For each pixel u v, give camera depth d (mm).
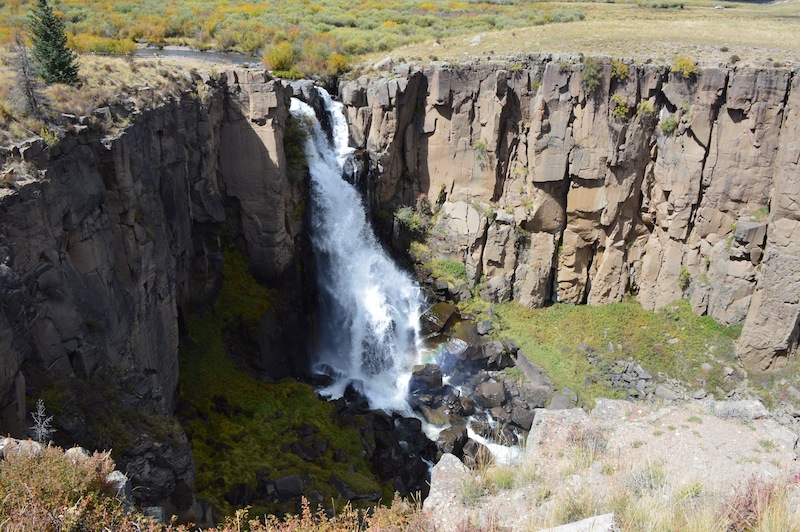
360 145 41188
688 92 36719
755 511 10664
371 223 42031
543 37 47750
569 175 39250
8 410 14289
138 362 22266
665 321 39219
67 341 17516
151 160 24203
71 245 18516
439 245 42438
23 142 17000
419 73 40375
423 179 42688
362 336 39562
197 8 60531
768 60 36188
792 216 34125
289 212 36375
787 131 34000
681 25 52031
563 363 37500
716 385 36000
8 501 10453
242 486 23172
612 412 16719
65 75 22562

────────────────────────────────────────

Copy exactly the lines of the listing above, beginning at the line with "197 8 60531" and ending at its final line; write out nothing else.

197 8 60531
768 60 36188
792 216 34125
289 212 36375
787 131 34000
681 25 52031
563 363 37500
716 385 36000
8 501 10453
242 486 23172
612 412 16719
65 75 22562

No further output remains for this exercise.